The truth behind these naming rights, sad as it may be for corporations seeking such an opportunity, is: Folks aren’t going to care about your business’s name. They’re still going to call it Rupp Arena no matter what you do. If you want to bolster exposure for your business by winning naming rights for Rupp Arena, you must follow these two criteria:

  1. Make the entire arena an experience in your product instead of just plugging a name and a logo on the front, and
  2. Be the coal industry.

Coal has the only shot at this, because, as you probably know, it keeps the lights on, as we Kentuckians are reminded on television (powered by coal), radio (powered by coal), license plates (pressed in plants powered by coal, probably) for which folks pay $40/year (I bet their office where they earn a week’s wage is powered by coal) and bumper stickers (stuck on with coal-powered adhesives), among other media. So, Coal Industry, I may not personally empathize with your cause, but as someone who likes things like “money” and “keeping the lights on” in my own way, I am not above providing you with the answers you didn’t know you needed to come up with the perfect pitch to strike a chord and reach a perfect cadence with the Lexington Center Corporation on naming rights and so much more.

THE NAME

BEING IMMERSED IN A WORLD OF COAL

Fans don’t want to go to an arena to walk through a neutral, pleasing, naturally lit concourse out to a seat to watch a basketball game then leave. Fans want an immersive experience. Why build an arena for fans when you could build a living museum for fans that shows where everything comes from?

THE CONCOURSE

The concourse will be dark. There will be no natural lighting. The walls will all be exposed stone, and the lighting will come from crudely drawn temporary lights. The room is hot and damp. The idea is: You’re in a coal mine. You think you take coal for granted? PROVE IT BY NOT BEING JARRED WALKING THROUGH A F—ING COAL MINE TO GO TO A DAMN BASKETBALL GAME, YOU SPOILED BIG-CITY YUPPIES. Each ticket-taker is wearing one of those hard hats with a light on it (mine term), and you have to chip through the turnstile with one of those pointy axes (mine term also) to earn admission into the arena.

_____

Answer these questions from the piece on Rupp Arena naming rights:
1. What is the second of the two criteria a business must follow?
2. How much per year do folks pay for license plates?
3. What will the concourse walls be?

_____

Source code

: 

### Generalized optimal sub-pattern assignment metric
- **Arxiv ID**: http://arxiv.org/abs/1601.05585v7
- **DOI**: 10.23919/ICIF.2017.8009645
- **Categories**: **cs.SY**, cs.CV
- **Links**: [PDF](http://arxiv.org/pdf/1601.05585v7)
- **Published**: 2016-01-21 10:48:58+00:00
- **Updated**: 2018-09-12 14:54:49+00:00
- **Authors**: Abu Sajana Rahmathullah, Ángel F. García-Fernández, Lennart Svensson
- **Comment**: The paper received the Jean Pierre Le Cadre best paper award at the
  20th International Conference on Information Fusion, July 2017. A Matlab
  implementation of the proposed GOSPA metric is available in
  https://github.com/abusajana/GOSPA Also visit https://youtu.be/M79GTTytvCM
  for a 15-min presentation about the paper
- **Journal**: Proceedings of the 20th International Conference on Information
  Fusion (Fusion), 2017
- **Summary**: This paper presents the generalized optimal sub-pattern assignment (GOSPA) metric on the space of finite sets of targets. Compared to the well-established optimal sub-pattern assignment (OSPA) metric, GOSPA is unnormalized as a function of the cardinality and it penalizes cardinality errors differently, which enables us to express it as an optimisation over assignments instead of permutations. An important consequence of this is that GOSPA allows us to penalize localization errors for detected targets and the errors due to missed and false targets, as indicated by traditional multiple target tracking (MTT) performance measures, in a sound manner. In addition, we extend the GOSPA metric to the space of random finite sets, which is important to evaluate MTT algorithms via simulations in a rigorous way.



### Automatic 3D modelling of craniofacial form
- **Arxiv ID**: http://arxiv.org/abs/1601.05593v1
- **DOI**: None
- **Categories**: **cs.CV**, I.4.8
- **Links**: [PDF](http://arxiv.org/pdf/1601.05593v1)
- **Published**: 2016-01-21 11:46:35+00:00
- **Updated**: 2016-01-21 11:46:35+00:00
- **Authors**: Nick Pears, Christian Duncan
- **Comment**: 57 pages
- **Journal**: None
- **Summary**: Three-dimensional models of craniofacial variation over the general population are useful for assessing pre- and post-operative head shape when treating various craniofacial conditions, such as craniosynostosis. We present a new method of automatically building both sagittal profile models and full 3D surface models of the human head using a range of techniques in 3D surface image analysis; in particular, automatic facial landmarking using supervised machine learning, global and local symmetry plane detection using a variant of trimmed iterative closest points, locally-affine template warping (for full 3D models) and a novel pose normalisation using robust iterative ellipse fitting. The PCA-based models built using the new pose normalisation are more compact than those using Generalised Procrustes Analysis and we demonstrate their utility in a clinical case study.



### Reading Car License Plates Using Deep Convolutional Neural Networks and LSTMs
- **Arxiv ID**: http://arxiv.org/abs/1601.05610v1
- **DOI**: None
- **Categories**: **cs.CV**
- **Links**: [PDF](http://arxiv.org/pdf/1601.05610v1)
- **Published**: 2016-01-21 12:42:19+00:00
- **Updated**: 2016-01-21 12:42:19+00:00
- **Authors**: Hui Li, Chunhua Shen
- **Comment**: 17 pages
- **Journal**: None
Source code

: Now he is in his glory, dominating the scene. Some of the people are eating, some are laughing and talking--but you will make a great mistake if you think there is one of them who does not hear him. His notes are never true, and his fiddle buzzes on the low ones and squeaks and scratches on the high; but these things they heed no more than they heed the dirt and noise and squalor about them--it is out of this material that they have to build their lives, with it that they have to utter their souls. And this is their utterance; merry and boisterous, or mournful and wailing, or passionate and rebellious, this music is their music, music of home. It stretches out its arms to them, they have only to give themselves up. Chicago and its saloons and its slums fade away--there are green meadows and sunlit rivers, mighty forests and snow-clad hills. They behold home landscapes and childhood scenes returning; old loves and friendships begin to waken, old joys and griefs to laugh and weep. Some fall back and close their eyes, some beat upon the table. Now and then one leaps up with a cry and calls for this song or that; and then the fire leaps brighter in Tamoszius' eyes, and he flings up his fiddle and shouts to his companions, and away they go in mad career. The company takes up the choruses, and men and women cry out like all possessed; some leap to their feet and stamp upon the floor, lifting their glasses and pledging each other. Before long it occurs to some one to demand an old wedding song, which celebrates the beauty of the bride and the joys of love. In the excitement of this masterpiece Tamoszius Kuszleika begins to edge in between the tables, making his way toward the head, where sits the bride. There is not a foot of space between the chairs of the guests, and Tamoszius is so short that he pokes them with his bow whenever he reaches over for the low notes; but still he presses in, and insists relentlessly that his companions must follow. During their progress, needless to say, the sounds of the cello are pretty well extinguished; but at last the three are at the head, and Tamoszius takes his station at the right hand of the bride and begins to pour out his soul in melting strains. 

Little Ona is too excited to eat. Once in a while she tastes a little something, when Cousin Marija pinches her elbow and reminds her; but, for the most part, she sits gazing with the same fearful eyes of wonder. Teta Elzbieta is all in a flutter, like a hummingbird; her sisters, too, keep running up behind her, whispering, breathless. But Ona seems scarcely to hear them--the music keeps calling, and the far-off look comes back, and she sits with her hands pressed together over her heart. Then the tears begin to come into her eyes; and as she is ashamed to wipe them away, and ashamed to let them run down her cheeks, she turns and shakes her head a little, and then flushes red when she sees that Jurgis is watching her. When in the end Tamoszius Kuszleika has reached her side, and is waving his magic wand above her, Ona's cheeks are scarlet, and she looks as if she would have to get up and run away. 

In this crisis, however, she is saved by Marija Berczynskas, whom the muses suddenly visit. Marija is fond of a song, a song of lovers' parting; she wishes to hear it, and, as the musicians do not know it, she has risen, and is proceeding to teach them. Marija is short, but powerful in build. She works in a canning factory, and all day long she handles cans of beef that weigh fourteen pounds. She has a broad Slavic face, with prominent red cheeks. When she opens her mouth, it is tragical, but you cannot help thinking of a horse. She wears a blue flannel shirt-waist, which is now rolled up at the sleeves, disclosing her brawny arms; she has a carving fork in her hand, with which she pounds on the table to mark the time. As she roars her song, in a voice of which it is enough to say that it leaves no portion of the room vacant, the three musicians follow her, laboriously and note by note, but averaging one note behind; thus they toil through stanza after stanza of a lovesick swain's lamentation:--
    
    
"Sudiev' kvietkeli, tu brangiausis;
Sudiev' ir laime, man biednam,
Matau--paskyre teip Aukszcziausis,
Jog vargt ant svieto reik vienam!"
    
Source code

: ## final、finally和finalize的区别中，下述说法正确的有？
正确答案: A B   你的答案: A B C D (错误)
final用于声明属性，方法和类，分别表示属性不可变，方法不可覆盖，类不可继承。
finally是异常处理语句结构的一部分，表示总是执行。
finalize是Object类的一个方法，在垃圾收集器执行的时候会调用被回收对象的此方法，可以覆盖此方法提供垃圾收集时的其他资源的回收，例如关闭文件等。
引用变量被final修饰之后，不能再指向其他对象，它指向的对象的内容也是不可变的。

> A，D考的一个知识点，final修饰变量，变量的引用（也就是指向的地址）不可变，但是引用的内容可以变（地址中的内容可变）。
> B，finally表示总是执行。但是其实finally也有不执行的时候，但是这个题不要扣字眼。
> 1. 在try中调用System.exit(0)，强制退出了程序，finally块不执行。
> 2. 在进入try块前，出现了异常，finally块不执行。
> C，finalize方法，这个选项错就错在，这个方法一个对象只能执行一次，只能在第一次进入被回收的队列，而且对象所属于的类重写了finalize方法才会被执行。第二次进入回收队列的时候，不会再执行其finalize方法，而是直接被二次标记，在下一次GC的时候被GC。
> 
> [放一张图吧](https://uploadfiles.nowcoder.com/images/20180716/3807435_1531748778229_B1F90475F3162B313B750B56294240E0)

_____

» Response area
1. Be the coal industry.
2. $40 per year.
3. Exposed stone.